Stored data:

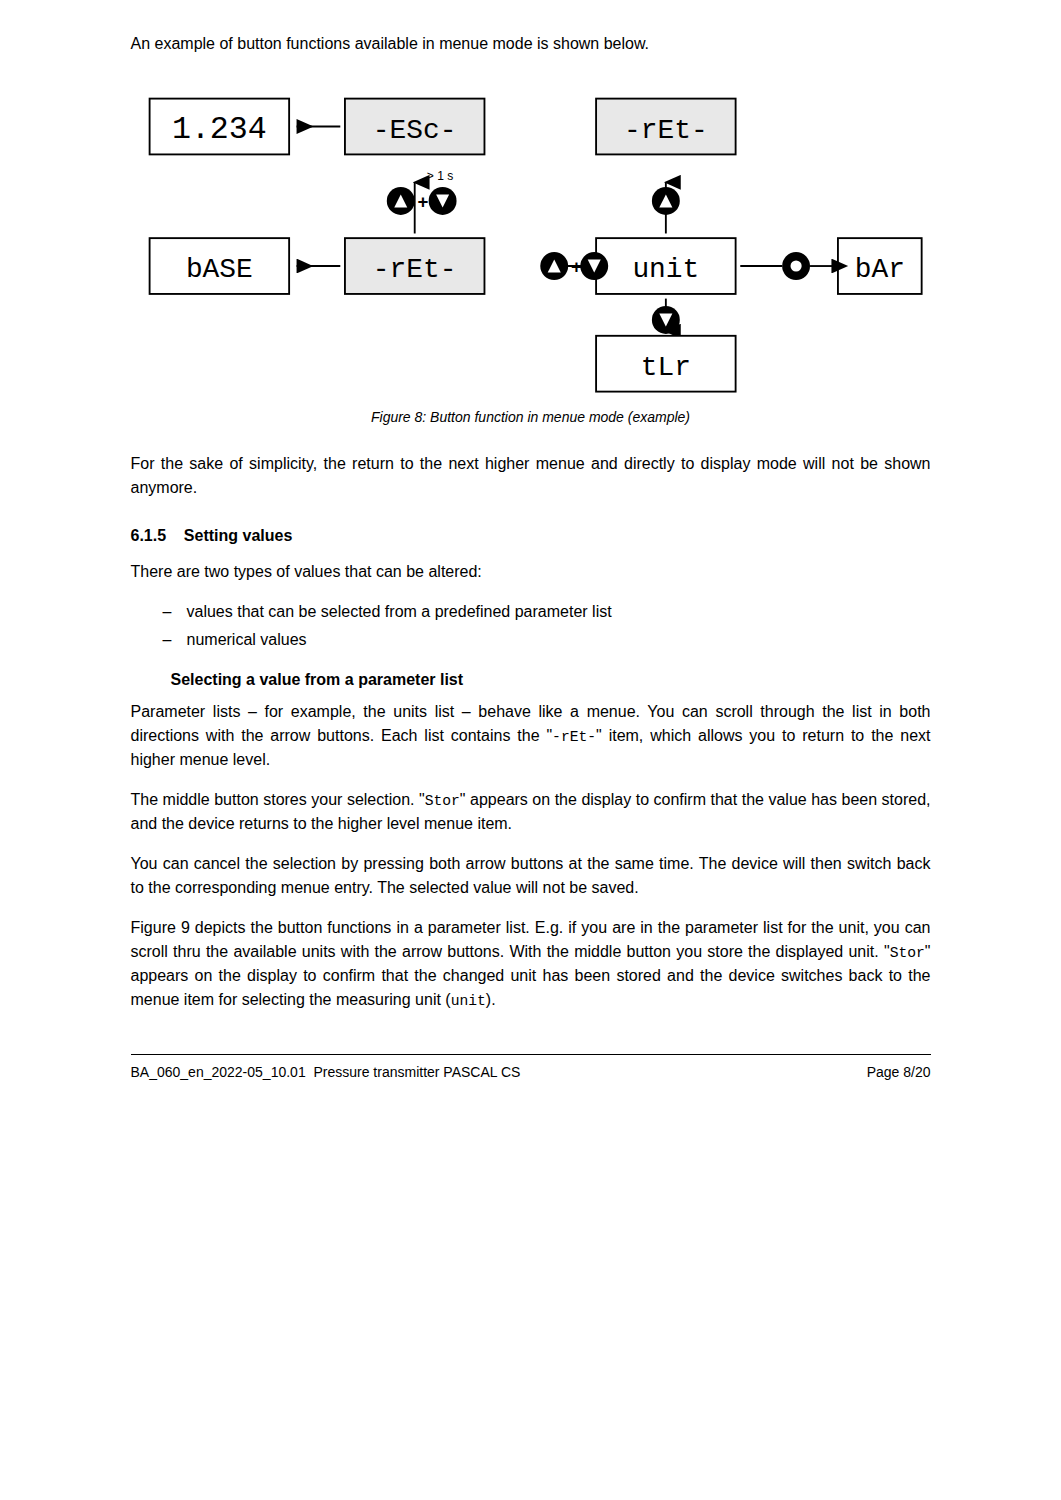An example of button functions available in menue mode is shown below.
1.234 -ESc- -rEt- bASE -rEt- unit bAr > 1 s tLr + +
Figure 8: Button function in menue mode (example)
For the sake of simplicity, the return to the next higher menue and directly to display mode will not be shown anymore.
6.1.5 Setting values
There are two types of values that can be altered:
values that can be selected from a predefined parameter list
numerical values
Selecting a value from a parameter list
Parameter lists – for example, the units list – behave like a menue. You can scroll through the list in both directions with the arrow buttons. Each list contains the "-rEt-" item, which allows you to return to the next higher menue level.
The middle button stores your selection. "Stor" appears on the display to confirm that the value has been stored, and the device returns to the higher level menue item.
You can cancel the selection by pressing both arrow buttons at the same time. The device will then switch back to the corresponding menue entry. The selected value will not be saved.
Figure 9 depicts the button functions in a parameter list. E.g. if you are in the parameter list for the unit, you can scroll thru the available units with the arrow buttons. With the middle button you store the displayed unit. "Stor" appears on the display to confirm that the changed unit has been stored and the device switches back to the menue item for selecting the measuring unit (unit).
BA_060_en_2022-05_10.01 Pressure transmitter PASCAL CS Page 8/20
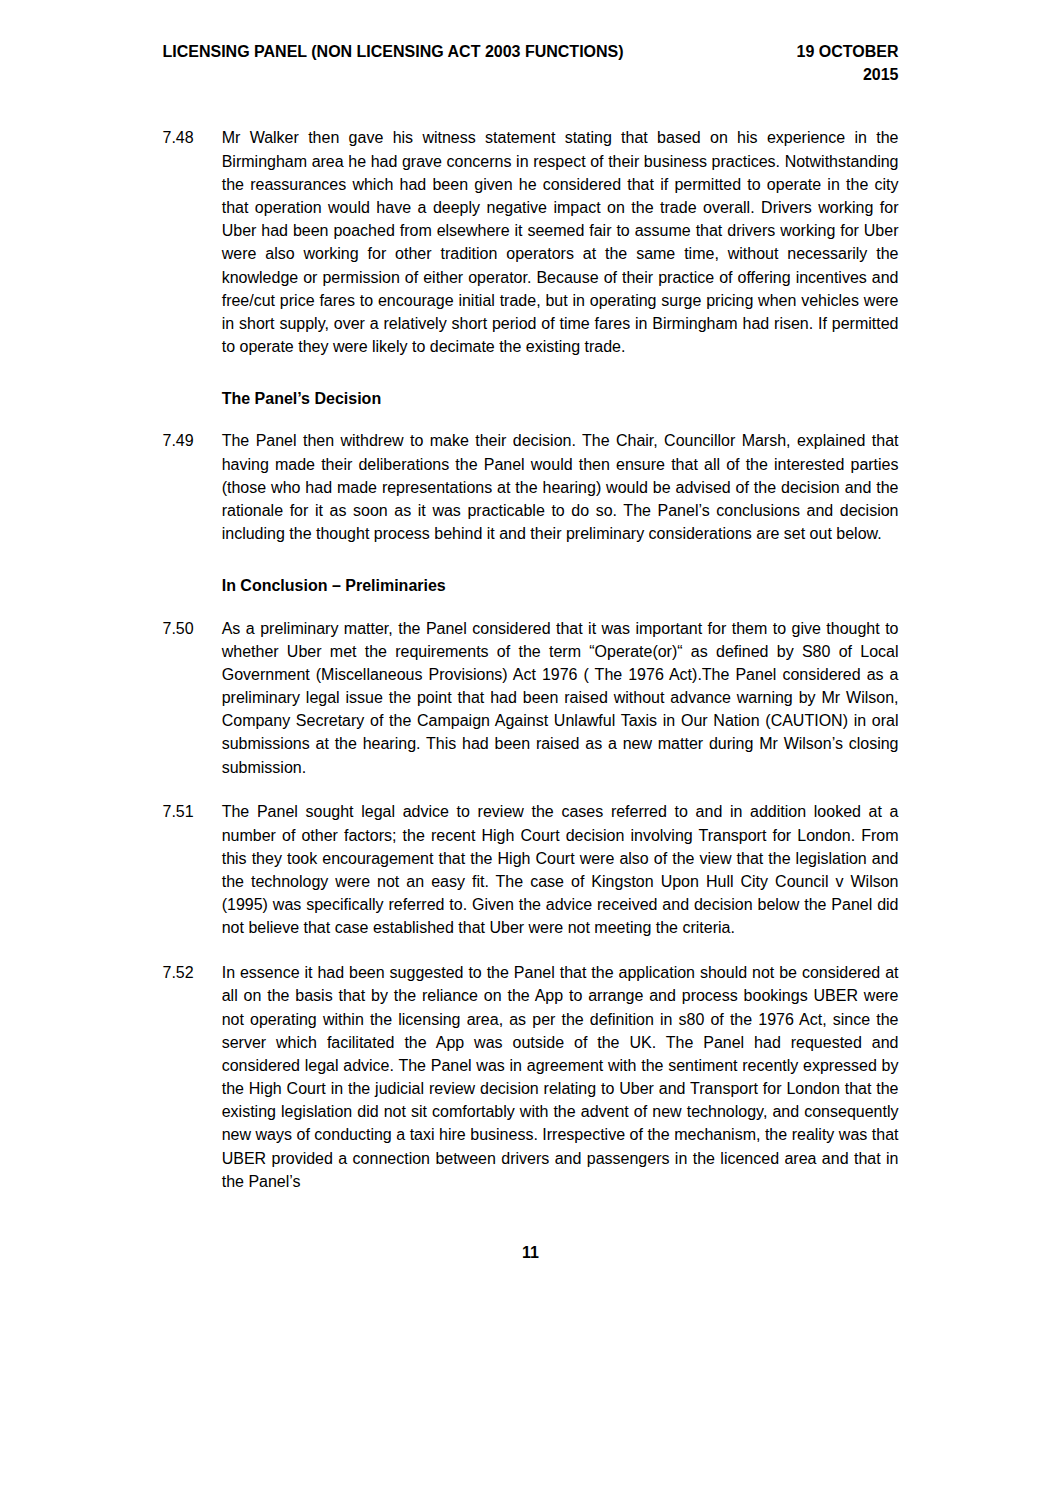LICENSING PANEL (NON LICENSING ACT 2003 FUNCTIONS)
19 OCTOBER
2015
7.48
Mr Walker then gave his witness statement stating that based on his experience in the Birmingham area he had grave concerns in respect of their business practices. Notwithstanding the reassurances which had been given he considered that if permitted to operate in the city that operation would have a deeply negative impact on the trade overall. Drivers working for Uber had been poached from elsewhere it seemed fair to assume that drivers working for Uber were also working for other tradition operators at the same time, without necessarily the knowledge or permission of either operator. Because of their practice of offering incentives and free/cut price fares to encourage initial trade, but in operating surge pricing when vehicles were in short supply, over a relatively short period of time fares in Birmingham had risen. If permitted to operate they were likely to decimate the existing trade.
The Panel’s Decision
7.49
The Panel then withdrew to make their decision. The Chair, Councillor Marsh, explained that having made their deliberations the Panel would then ensure that all of the interested parties (those who had made representations at the hearing) would be advised of the decision and the rationale for it as soon as it was practicable to do so. The Panel’s conclusions and decision including the thought process behind it and their preliminary considerations are set out below.
In Conclusion – Preliminaries
7.50
As a preliminary matter, the Panel considered that it was important for them to give thought to whether Uber met the requirements of the term “Operate(or)“ as defined by S80 of Local Government (Miscellaneous Provisions) Act 1976 ( The 1976 Act).The Panel considered as a preliminary legal issue the point that had been raised without advance warning by Mr Wilson, Company Secretary of the Campaign Against Unlawful Taxis in Our Nation (CAUTION) in oral submissions at the hearing. This had been raised as a new matter during Mr Wilson’s closing submission.
7.51
The Panel sought legal advice to review the cases referred to and in addition looked at a number of other factors; the recent High Court decision involving Transport for London. From this they took encouragement that the High Court were also of the view that the legislation and the technology were not an easy fit. The case of Kingston Upon Hull City Council v Wilson (1995) was specifically referred to. Given the advice received and decision below the Panel did not believe that case established that Uber were not meeting the criteria.
7.52
In essence it had been suggested to the Panel that the application should not be considered at all on the basis that by the reliance on the App to arrange and process bookings UBER were not operating within the licensing area, as per the definition in s80 of the 1976 Act, since the server which facilitated the App was outside of the UK. The Panel had requested and considered legal advice. The Panel was in agreement with the sentiment recently expressed by the High Court in the judicial review decision relating to Uber and Transport for London that the existing legislation did not sit comfortably with the advent of new technology, and consequently new ways of conducting a taxi hire business. Irrespective of the mechanism, the reality was that UBER provided a connection between drivers and passengers in the licenced area and that in the Panel’s
11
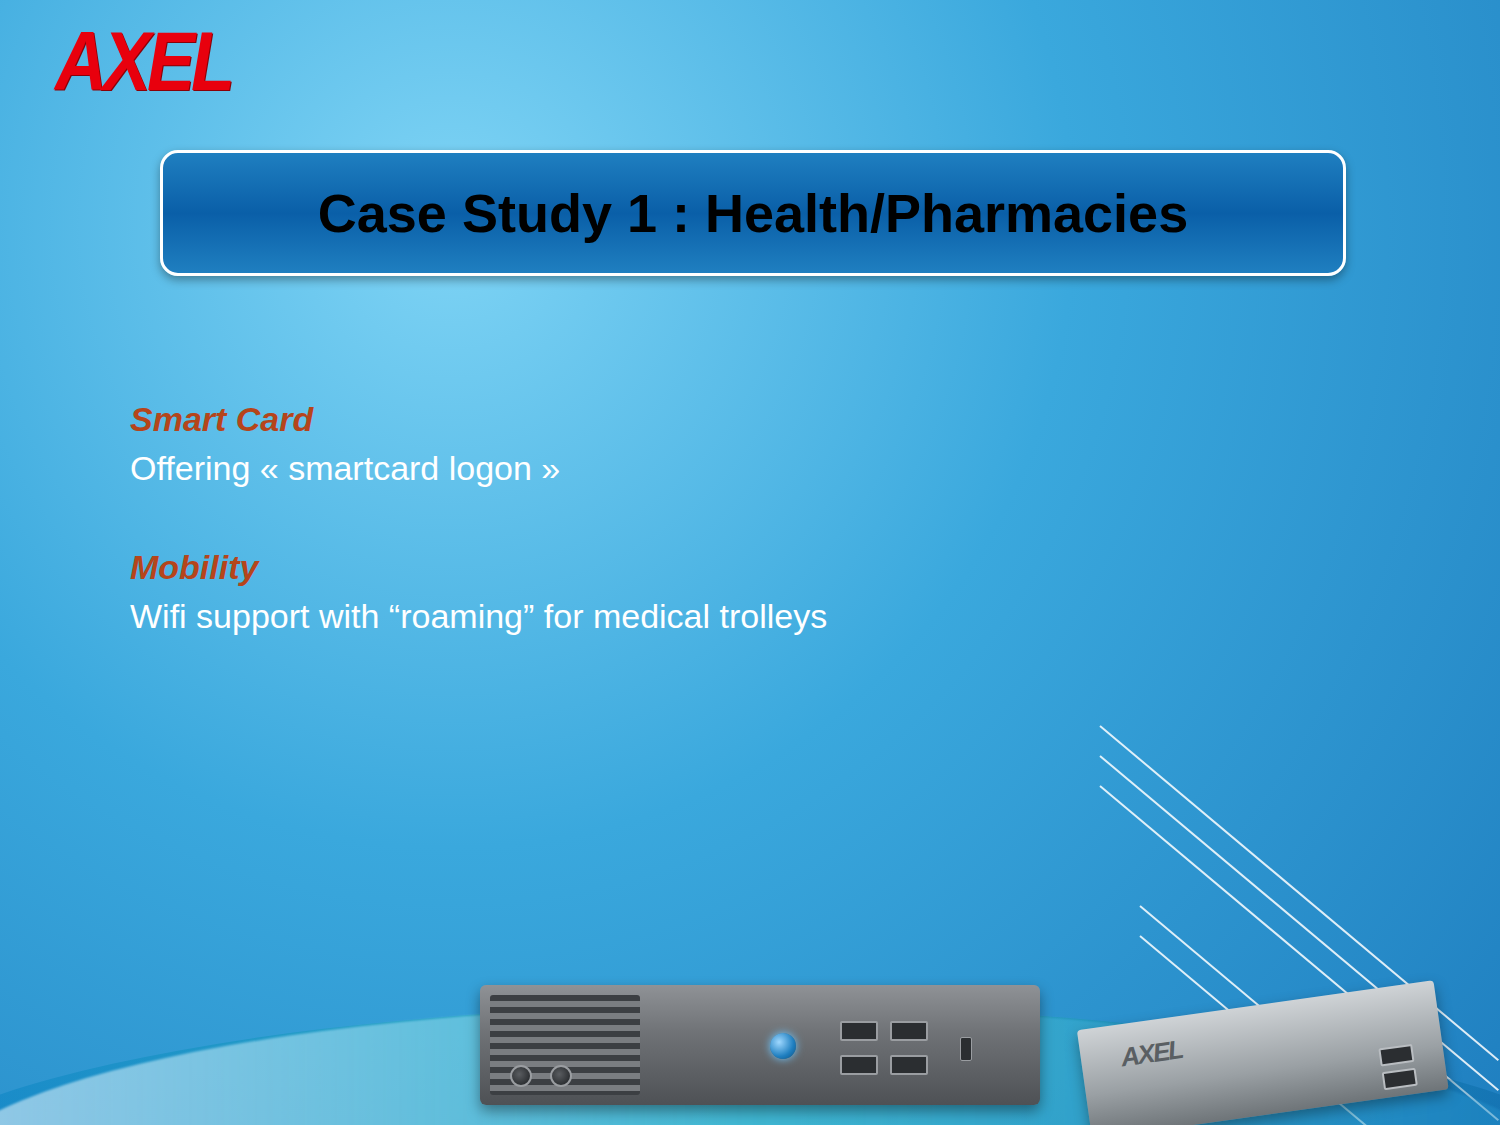AXEL
Case Study 1 : Health/Pharmacies
Smart Card
Offering « smartcard logon »
Mobility
Wifi support with “roaming” for medical trolleys
AXEL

Task prompt: Quote the records in full and exactly; skip any image.

Answer section:
An example of button functions available in menue mode is shown below.
1.234 -ESc- -rEt- bASE -rEt- unit bAr > 1 s tLr + +
Figure 8: Button function in menue mode (example)
For the sake of simplicity, the return to the next higher menue and directly to display mode will not be shown anymore.
6.1.5 Setting values
There are two types of values that can be altered:
values that can be selected from a predefined parameter list
numerical values
Selecting a value from a parameter list
Parameter lists – for example, the units list – behave like a menue. You can scroll through the list in both directions with the arrow buttons. Each list contains the "-rEt-" item, which allows you to return to the next higher menue level.
The middle button stores your selection. "Stor" appears on the display to confirm that the value has been stored, and the device returns to the higher level menue item.
You can cancel the selection by pressing both arrow buttons at the same time. The device will then switch back to the corresponding menue entry. The selected value will not be saved.
Figure 9 depicts the button functions in a parameter list. E.g. if you are in the parameter list for the unit, you can scroll thru the available units with the arrow buttons. With the middle button you store the displayed unit. "Stor" appears on the display to confirm that the changed unit has been stored and the device switches back to the menue item for selecting the measuring unit (unit).
BA_060_en_2022-05_10.01 Pressure transmitter PASCAL CS Page 8/20
LICENSING PANEL (NON LICENSING ACT 2003 FUNCTIONS)
19 OCTOBER
2015
7.48
Mr Walker then gave his witness statement stating that based on his experience in the Birmingham area he had grave concerns in respect of their business practices. Notwithstanding the reassurances which had been given he considered that if permitted to operate in the city that operation would have a deeply negative impact on the trade overall. Drivers working for Uber had been poached from elsewhere it seemed fair to assume that drivers working for Uber were also working for other tradition operators at the same time, without necessarily the knowledge or permission of either operator. Because of their practice of offering incentives and free/cut price fares to encourage initial trade, but in operating surge pricing when vehicles were in short supply, over a relatively short period of time fares in Birmingham had risen. If permitted to operate they were likely to decimate the existing trade.
The Panel’s Decision
7.49
The Panel then withdrew to make their decision. The Chair, Councillor Marsh, explained that having made their deliberations the Panel would then ensure that all of the interested parties (those who had made representations at the hearing) would be advised of the decision and the rationale for it as soon as it was practicable to do so. The Panel’s conclusions and decision including the thought process behind it and their preliminary considerations are set out below.
In Conclusion – Preliminaries
7.50
As a preliminary matter, the Panel considered that it was important for them to give thought to whether Uber met the requirements of the term “Operate(or)“ as defined by S80 of Local Government (Miscellaneous Provisions) Act 1976 ( The 1976 Act).The Panel considered as a preliminary legal issue the point that had been raised without advance warning by Mr Wilson, Company Secretary of the Campaign Against Unlawful Taxis in Our Nation (CAUTION) in oral submissions at the hearing. This had been raised as a new matter during Mr Wilson’s closing submission.
7.51
The Panel sought legal advice to review the cases referred to and in addition looked at a number of other factors; the recent High Court decision involving Transport for London. From this they took encouragement that the High Court were also of the view that the legislation and the technology were not an easy fit. The case of Kingston Upon Hull City Council v Wilson (1995) was specifically referred to. Given the advice received and decision below the Panel did not believe that case established that Uber were not meeting the criteria.
7.52
In essence it had been suggested to the Panel that the application should not be considered at all on the basis that by the reliance on the App to arrange and process bookings UBER were not operating within the licensing area, as per the definition in s80 of the 1976 Act, since the server which facilitated the App was outside of the UK. The Panel had requested and considered legal advice. The Panel was in agreement with the sentiment recently expressed by the High Court in the judicial review decision relating to Uber and Transport for London that the existing legislation did not sit comfortably with the advent of new technology, and consequently new ways of conducting a taxi hire business. Irrespective of the mechanism, the reality was that UBER provided a connection between drivers and passengers in the licenced area and that in the Panel’s
11
AXEL
Case Study 1 : Health/Pharmacies
Smart Card
Offering « smartcard logon »
Mobility
Wifi support with “roaming” for medical trolleys
AXEL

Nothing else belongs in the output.